Exposed ductwork makes air distribution easier and eliminates the need for insulation. It may cost less than installing a ceiling or routing ductwork in a concealed space. Below are some examples of what exposed ductwork looks like in practice. Knowing some of the basics about what your options are for exposed ductwork can help you when planning for interior design, the mechanical engineering and architectural needs of your space, and construction plans.
Smooth Sheet Metal Duct
The most common kind of ductwork is made of smooth sheet metal, shaped either round or rectangular. Smooth ductwork is typically the most economical option. Fittings and transitions can be made in the field to fit through tight spaces and create odd angles. Special care must be taken to make a clean appearance, and the thin metal can easily be dented or deformed, so it has to be handled with care, both during construction and during maintenance.
Spiral Round Metal Duct
Spiral ductwork is made by a specialized machine that wraps sheet metal in a spiral pattern with folded seams, creating an air-tight seal. This is the most common type seen in designs featuring exposed ductwork. It is uniform, rigid, and has clean connections. Spiral ducts can be left as shiny bare metal or field-painted to be any color. This is a super versatile, durable option for interior designers.

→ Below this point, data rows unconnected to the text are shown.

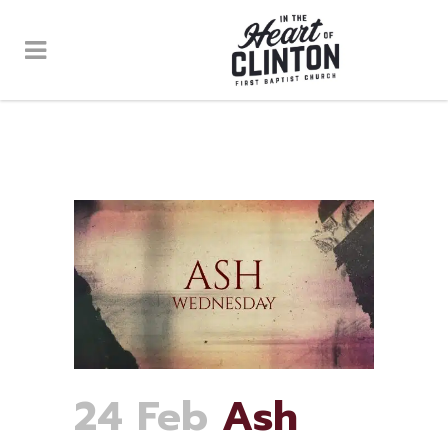
24 Feb
Ash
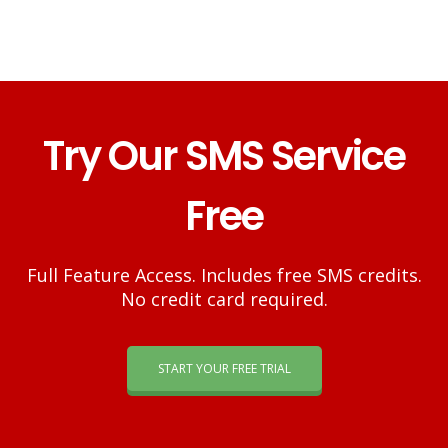
Try Our SMS Service
Free
Full Feature Access. Includes free SMS credits.
No credit card required.
START YOUR FREE TRIAL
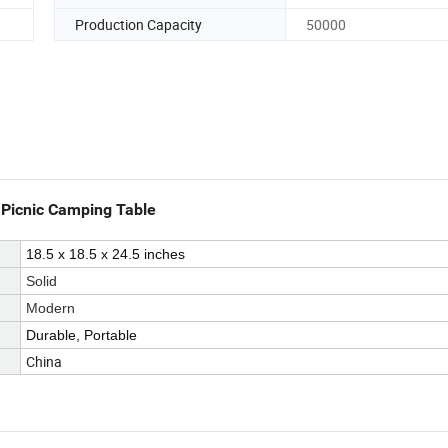
Production Capacity
50000
 Picnic Camping Table
18.5 x 18.5 x 24.5 inches
Solid
Modern
Durable, Portable
China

Fabric ducts are made from polyester fabric with orifices or nozzles built into the ducts for air distribution. Ducts are formed in a variety of shapes with custom fabric colors. Internal supports can be added to maintain the duct shape when no air is flowing. Fabric ducts work best in large, open spaces where the desired air distribution is uniform. Fabrics are corrosion resistant, making it a great choice for tough, humid environments like indoor pools where metal ducts might suffer from corrosion quite easily.